Focus on improving the process. Inspections don’t create quality products, improving the process does. As a result of improving the process, defects won’t occur in the first place, reducing the need for frequent inspections. In thinking this through, there are a number of peripheral benefits to this; higher quality products improve brand image which lends itself to improved revenues, as a result of being able to charge more and consumer confidence in the product/service. Additionally, the company will spend less on man hours as a result of mass inspection processes.
4. End the practice of awarding business on price tag alone.
This refers to the old adage, “you get what you pay for.” Typically, when you go to the lowest bidder you are sacrificing quality. If you are using low quality products to manufacture an end-product in your production line, you are by default going to produce a lesser quality item. Implement a method to measure quality in conjunction with the bid process. Additionally, reduce the number of vendors where possible and establish stronger ties with quality suppliers.
5. Constantly and forever improve the system of production and service.
This is to say, strive for continuous improvement. Whether it is front office or back, strive to continuously improve quality and to eliminate waste. Implement programs that regularly evaluate the system in search of problems, and correct those problems.
6. Institute modern methods of training on the job.
Organizations need to update programs to be consistent with “todays” industry standards and practice. Establish training programs that clearly define expectations and be clear with explaining what the job is and why is must be done. Commit to an on the job training program and allow for innovation. Additionally, implement evaluation programs that quantify performance.
7. Institute modern methods of supervising.
Focus on managerial leadership; a program where managers encourage workers to do better and be better. Empower them by giving them the tools they need to be effective leaders and to create a positive work environment.
8. Drive out organizational fear.
Fear is usually the result of an unknown, and change generally brings about fear. One of the best ways to overcome this, and to foster an atmosphere that seeks to eradicate the presence of fear, is to open the lines of communication. Encourage employees to express their ideas, as well as problems that they confront.
9. Break down barriers that exist between departments.
In short, place an emphasis on TEAM. Remove the barriers that isolate departments, and often puts them at odds with one another, and create a corporate culture where the departments work with one another as a team to achieve organizational goals. Have them work together to over overcome problems.
10. Eliminate numerical goals.
While slogans and posters may seem like a great way to get the word out, they are actually counterproductive. Remove these as most employees will resent them and often the changes that are promoted are not within their scope of control. If a slogan is “do it right the first time” is posted around the building, it can be discouraging as people do make mistakes and if the organization implements a training program that places an emphasis on quality, then employees will inherently “do it right the first time.”
11. Remove work standards and numerical quotas.
Placing an emphasis on fulfilling quotas means employees will focus on quantity rather than quality. Following a system of continuous improvement is to strive for quality production, not quantity production. Statistical data should be reserved for departmental analysis and not used as a catalyst for employee performance.

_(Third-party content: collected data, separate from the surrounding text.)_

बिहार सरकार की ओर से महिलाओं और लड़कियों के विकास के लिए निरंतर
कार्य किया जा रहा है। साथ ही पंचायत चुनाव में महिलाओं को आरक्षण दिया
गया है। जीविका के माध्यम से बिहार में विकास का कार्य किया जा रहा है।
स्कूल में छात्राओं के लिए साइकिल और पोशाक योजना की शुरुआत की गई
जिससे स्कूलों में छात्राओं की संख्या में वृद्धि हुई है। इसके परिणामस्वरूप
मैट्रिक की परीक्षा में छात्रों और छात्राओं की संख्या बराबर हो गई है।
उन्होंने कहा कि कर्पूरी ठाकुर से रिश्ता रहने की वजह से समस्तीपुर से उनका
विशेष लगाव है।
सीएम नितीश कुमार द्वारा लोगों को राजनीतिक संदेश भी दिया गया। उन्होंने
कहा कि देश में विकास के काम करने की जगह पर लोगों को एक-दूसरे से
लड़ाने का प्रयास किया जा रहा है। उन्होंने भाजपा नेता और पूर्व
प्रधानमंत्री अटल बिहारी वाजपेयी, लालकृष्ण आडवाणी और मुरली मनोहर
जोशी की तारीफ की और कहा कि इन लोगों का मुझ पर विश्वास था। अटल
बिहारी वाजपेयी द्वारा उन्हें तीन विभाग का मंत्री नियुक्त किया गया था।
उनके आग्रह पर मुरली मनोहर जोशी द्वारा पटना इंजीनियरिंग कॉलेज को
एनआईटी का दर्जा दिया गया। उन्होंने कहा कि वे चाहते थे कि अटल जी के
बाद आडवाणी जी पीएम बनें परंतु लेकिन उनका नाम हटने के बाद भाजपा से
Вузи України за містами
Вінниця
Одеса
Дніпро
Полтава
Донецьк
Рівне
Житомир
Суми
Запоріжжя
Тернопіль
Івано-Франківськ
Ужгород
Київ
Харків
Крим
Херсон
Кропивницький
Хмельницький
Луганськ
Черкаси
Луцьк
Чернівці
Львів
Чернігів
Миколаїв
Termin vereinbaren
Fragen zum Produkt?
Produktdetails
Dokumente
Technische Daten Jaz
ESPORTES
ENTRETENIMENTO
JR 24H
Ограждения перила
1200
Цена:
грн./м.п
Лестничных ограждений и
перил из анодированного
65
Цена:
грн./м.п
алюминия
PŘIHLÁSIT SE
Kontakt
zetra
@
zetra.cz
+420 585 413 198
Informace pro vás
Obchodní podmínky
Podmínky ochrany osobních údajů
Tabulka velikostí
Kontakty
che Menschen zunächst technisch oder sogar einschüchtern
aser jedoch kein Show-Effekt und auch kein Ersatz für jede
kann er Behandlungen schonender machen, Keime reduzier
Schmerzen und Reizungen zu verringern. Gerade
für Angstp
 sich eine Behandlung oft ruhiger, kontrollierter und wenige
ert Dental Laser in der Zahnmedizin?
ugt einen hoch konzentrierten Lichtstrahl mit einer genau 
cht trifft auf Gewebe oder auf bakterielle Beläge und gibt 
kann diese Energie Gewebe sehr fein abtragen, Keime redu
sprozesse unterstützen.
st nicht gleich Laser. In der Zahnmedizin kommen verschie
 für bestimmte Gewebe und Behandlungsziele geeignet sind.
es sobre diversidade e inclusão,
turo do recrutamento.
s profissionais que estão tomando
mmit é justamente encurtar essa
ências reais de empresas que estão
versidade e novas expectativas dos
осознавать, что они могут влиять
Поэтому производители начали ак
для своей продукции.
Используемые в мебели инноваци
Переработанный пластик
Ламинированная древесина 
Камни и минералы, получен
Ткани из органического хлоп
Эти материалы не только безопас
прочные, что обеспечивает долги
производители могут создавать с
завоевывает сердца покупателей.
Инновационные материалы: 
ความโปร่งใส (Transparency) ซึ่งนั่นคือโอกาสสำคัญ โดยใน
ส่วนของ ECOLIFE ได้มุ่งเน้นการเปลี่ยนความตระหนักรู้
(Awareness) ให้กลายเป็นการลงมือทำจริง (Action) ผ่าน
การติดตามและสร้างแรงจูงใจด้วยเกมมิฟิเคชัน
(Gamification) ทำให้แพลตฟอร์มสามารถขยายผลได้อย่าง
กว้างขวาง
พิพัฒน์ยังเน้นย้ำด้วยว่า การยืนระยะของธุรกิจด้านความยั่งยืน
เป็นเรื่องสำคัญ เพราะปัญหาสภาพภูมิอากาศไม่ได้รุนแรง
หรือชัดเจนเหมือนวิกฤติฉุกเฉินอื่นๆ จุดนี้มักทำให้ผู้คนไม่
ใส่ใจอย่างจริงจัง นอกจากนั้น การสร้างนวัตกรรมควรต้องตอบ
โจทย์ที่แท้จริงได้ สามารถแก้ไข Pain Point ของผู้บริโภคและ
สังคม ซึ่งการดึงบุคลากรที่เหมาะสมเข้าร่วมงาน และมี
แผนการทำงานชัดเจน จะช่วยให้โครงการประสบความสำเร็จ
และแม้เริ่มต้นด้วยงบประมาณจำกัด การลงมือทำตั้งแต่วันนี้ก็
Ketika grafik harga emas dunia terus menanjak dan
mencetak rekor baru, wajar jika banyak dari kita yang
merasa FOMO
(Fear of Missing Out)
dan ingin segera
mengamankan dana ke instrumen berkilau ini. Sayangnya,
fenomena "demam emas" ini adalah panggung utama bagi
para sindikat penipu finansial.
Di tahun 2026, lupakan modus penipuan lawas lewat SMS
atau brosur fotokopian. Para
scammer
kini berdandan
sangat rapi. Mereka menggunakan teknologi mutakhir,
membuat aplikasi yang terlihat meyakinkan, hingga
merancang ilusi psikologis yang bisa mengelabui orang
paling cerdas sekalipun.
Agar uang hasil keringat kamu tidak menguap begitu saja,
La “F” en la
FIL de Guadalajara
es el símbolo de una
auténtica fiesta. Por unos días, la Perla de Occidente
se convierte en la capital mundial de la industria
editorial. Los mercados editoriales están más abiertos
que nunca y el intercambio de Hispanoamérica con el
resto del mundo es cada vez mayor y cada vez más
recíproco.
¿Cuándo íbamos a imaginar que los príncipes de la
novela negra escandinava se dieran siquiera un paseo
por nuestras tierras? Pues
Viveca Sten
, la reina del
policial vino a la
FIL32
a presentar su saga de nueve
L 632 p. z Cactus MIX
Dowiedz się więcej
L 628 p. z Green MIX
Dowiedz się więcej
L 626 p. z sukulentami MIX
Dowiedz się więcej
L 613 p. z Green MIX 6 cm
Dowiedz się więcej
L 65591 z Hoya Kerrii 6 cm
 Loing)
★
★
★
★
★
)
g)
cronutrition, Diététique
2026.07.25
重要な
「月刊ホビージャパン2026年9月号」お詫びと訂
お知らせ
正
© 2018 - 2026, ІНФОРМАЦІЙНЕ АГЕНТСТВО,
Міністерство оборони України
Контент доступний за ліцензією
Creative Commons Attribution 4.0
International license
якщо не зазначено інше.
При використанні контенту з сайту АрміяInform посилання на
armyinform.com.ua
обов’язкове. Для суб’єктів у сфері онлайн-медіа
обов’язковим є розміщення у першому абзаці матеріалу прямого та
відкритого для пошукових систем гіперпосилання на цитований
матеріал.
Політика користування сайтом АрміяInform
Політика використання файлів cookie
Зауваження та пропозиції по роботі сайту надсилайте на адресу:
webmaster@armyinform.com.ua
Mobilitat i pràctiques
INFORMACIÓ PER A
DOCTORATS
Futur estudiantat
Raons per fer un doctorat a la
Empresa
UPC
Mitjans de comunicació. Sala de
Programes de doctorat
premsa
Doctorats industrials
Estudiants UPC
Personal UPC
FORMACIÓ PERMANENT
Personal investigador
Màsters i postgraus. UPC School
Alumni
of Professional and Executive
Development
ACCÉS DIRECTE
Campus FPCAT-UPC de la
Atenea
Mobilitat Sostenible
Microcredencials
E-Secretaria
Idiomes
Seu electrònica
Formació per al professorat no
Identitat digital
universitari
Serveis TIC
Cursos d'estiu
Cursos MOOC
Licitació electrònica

12. Eliminate barriers that obstruct hourly workers.
These barriers affect employee pride and lower morale, reducing the emphasis on quality. Ensure that employees receive feedback on their workmanship and involve them in the improvement process. While there may be a program in place to rank them quantitatively, don’t share this with them as this creates a competitive environment and it is counterproductive to establishing a system that emphasizes teamwork.
13. Institute a vigorous program of education and training.
Education in itself empowers people. Implementing a system of continual education will benefit personnel and the organization. While educating employees on new trends and technologies for their particular field or industry is important, it is okay to offer other educational courses, such as self-improvement courses. Education opens the door of curiosity, which has many positive attributes.
14. Create a structure that will promote the above 13 points daily.
Top management should be structured in a way that they focus on the above 13 points and strive for continuous improvement. Management should focus on making sure their “troops” have everything they need to produce quality work, with a commitment to do so.